一周年記念 エピローグ
酒がなくなってしばらくし、月も高く昇った頃合いになると風見は片付けを始めていた。
そんな間もリズからは反応が全くなく、すでに寝てしまったものとして彼は片付けを終えると彼女を背に負って帰路についた。
「随分と遅くなっちゃったなー、リズ?」
「……、」
歩いている中、そう問いかけてみてもやはり返事はない。
起きている気配は一つも感じられず、風見は一人言でもいいやという気で彼女を運んでいた。
こうやって静かにしているとようやく相手を心と体でじわりと感じられる時が出来たと思える。
例えば背で静かに疲れている呼吸。ゆっくりと上下する胸が背に当たる感覚。あとはリズの体温もそうだろう。
当たり前の感覚も、周囲に当たり前にあるはずの音も頭の中で描いたものと実際は違うものだ。風の音、虫の音、水が流れる音に加えて自分が歩む音。音だけでも探せばいくらでも見つかる。
そういうのを自分自身や、隣にいる誰かに感じてみるのは素面の時にはなかなかできない。お酒を飲み、体に大きな変化が現れている時こそ感じやすかった。
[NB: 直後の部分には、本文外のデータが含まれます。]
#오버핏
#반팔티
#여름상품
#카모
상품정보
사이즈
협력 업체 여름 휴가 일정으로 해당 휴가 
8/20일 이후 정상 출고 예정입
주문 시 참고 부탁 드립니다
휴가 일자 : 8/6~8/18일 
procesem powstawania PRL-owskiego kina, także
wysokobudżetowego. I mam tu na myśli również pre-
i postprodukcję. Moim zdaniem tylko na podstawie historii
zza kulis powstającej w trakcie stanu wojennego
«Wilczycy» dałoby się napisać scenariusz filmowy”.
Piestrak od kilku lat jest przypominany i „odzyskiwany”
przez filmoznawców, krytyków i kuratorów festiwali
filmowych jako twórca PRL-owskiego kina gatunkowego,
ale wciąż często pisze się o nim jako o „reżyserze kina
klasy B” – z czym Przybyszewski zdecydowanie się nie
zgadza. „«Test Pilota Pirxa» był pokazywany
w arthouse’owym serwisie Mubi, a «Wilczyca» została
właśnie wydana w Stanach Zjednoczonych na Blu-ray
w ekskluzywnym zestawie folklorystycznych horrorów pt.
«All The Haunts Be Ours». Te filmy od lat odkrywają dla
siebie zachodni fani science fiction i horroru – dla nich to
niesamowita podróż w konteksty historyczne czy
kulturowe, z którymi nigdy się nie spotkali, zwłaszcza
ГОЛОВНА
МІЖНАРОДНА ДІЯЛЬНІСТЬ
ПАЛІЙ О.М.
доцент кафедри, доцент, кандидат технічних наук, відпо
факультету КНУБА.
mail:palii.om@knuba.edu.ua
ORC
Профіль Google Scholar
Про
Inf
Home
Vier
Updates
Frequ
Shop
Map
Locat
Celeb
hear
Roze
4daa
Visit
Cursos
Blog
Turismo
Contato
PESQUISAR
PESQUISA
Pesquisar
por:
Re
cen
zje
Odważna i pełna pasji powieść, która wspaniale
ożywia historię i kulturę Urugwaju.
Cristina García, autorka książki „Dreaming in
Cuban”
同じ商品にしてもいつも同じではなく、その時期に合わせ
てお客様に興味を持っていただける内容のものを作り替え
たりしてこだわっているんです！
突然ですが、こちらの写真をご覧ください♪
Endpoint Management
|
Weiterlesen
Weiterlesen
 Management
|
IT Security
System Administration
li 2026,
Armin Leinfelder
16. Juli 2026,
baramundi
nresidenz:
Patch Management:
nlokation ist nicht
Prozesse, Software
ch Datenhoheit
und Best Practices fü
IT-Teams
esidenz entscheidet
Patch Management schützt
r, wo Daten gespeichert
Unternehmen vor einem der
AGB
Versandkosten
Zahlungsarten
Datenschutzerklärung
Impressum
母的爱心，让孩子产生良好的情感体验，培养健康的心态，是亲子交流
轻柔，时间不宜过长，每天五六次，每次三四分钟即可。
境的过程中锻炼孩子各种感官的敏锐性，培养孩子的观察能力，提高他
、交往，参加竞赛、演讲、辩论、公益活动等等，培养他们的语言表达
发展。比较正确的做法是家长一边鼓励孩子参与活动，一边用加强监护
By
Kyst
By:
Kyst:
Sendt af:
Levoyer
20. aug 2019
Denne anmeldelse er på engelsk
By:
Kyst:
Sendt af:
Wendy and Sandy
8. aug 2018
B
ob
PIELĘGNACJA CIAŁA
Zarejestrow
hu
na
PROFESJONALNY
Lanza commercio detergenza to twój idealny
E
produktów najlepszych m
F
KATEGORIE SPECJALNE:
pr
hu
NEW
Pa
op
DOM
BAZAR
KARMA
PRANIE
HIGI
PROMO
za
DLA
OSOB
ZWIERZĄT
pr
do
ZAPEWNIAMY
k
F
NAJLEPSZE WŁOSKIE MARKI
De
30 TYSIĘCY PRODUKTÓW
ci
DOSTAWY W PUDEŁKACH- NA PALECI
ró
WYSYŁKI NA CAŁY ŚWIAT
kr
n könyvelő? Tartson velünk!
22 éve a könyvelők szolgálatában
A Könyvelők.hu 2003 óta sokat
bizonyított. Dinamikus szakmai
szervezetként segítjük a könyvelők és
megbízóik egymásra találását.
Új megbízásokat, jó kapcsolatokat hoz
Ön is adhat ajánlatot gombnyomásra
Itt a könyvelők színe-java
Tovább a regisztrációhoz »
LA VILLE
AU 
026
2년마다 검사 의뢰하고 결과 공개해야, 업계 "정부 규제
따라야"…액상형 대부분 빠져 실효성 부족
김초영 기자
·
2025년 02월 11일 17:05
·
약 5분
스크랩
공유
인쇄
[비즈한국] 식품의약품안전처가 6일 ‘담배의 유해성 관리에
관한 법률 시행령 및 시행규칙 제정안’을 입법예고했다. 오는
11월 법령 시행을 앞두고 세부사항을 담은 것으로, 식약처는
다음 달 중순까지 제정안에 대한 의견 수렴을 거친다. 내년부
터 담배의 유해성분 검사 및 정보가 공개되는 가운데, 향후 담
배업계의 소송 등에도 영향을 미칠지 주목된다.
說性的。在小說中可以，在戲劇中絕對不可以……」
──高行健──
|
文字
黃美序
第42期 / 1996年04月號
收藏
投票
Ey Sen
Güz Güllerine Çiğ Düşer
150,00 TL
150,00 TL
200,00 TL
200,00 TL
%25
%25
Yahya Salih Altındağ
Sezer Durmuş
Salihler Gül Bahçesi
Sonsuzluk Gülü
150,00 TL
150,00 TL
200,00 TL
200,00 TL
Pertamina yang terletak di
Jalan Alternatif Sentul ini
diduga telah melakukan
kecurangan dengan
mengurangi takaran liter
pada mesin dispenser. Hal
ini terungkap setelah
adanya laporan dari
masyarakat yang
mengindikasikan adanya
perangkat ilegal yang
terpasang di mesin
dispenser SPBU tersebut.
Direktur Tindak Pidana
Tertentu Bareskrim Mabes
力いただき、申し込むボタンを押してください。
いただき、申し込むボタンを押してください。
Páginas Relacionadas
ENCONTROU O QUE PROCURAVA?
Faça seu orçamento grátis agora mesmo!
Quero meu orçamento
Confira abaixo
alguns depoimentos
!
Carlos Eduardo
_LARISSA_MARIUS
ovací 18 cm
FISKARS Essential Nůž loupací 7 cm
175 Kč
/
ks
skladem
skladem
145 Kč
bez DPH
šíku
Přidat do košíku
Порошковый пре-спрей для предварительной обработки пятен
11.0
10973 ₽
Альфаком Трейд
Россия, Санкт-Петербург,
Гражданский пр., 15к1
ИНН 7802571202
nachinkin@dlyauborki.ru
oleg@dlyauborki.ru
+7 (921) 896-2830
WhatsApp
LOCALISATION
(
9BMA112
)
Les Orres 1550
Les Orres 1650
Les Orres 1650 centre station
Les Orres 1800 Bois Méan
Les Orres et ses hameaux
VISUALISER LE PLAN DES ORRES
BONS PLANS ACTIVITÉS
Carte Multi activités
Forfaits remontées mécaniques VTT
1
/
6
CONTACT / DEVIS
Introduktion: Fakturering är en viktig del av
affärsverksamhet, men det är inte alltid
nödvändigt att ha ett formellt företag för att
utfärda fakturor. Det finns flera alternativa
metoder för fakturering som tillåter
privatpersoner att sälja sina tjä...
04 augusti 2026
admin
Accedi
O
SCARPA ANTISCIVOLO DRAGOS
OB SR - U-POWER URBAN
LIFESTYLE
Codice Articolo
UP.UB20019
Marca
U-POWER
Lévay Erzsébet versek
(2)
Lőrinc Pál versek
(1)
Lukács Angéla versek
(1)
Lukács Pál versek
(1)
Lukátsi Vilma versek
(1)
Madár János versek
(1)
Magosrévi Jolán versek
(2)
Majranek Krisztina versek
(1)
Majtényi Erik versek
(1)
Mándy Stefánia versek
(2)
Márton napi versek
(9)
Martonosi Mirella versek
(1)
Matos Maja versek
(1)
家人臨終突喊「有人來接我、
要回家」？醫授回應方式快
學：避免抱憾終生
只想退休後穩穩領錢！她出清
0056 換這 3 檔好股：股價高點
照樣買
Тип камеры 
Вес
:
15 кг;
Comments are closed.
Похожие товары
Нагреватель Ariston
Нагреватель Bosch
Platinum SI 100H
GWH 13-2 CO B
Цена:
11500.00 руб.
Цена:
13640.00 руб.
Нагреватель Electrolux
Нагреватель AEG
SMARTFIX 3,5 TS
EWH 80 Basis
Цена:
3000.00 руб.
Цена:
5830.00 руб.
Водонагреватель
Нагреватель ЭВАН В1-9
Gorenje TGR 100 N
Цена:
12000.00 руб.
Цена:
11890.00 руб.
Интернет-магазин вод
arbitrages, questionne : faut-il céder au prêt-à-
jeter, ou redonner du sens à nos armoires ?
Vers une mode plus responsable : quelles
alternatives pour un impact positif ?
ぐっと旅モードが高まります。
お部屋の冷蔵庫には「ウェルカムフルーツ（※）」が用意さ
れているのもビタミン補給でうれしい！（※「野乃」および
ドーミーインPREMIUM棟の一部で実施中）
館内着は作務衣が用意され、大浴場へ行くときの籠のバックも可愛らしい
だから背にいる彼女が不機嫌そうにしているのも何となく感じられてしまう。
気付いているかどうかは別として、風見が独り言のように言葉を向けたのもその謝罪のようなものだった。
「リズ、今日は気を利かせてくれてありがとうな」
「…………別に何もしていない」
寝ているとばかり思って彼女が答えそうな声はかけていなかったのだが、実は意識だけはあったようだ。
言葉と共に彼女の目がぱちりと開く。
「いや、そんなことないだろ。いろいろしてくれていると思った」
「どうだか。むしろやらかしているのは全部シンゴじゃないか。このっ」
「あいたたたたっ!」
肩に頭を乗せていたリズだが言葉と共に起きると首筋に噛み付いてくる。血が出るほどではないが歯型はつきそうな程度だ。
彼女としては自分に被害がなく反抗の意思を示そうとなるとこれが限度なのだろう。
「ああ、悪かった! 悪かったってば!」
痛みに彼女を支える手を離しそうになってしまうも、何とか耐えて噛み付きを受け続ける。
隙を見つけて謝ってみれば噛む力は段々と弱まり、甘噛み程度に落ち着いてくれた。
だがそれでも噛んだ口を離さないのはきっとこれに続く言い訳で裁定を下そうというものなのだろう。
次の言葉選びは重要そうだと風見は強く心に意識していた。
今日の彼女は普段通りにも見えたが、そもそも配慮してくれていたのは判っていた。
彼の目の前にはそれがぶら下がっているのだから気付かないはずはない。
「今日一日、リズは付き合ってくれたけどそもそもそんな手錠なんてリズなら簡単に外せるじゃないか。理由をつけて俺に合わせてくれたに決まってる。そこはありがとうって言いたい」
「……、」
何も答えなかったが、彼女は肩から口を離した。
そして「Eu escrevo isto Lagrima」と耳元で小さな声がしたかと思えば茶色の幻光が手錠にまとわりつき、パキリと一筋のひびが入って割れてしまった。
それが終わった彼女はまた肩の上に頭を乗せ、だらりと身を任せてくる。起きてはいるものの、酔いが体に回っているのは確かなのだろう。
しかしながらさっきまでの不機嫌そうな空気は薄れ、ほとんどなくなっていた。もういいかと許してくれたようである。
「なあ、シンゴ……」
「ん?」
「人の背中は暖かいね」
「そうだな。父親とか母親の背中って凄く落ち着いたのは俺も覚えてる」
そんな覚えがないリズとしては誰かに負われるなんてほとんど初めての体験なのだろう。
以前このように負ぶってやったのはハイリザードとの戦いを終えた後だったろうか。あの時には感覚に浸る気分なんてなかっただろうが、今は違っていた。
「さっきの罰だ。屋敷まで私を負ぶって連れてけ」
「そうだな。この時期、まだ寒いしこれなら暖かいから丁度いいかもな」
さっきとは違い、トゲのない声だ。風見は笑って答える。
深呼吸のように深い吐息をした彼女はそれっきり喋らなかった。恐らくは本当に寝入ってしまったのだろう。
明日からはまた忙しく仕事が始まる。
まあ、それはそれで嫌なことなんてない。誰かのためになる仕事をそれだけできているのだし、進歩しているということだ。
風見は本日という日の思い出を記憶に刻めるよう、今の感覚をしかと覚えながら一歩一歩屋敷へと帰っていくのだった。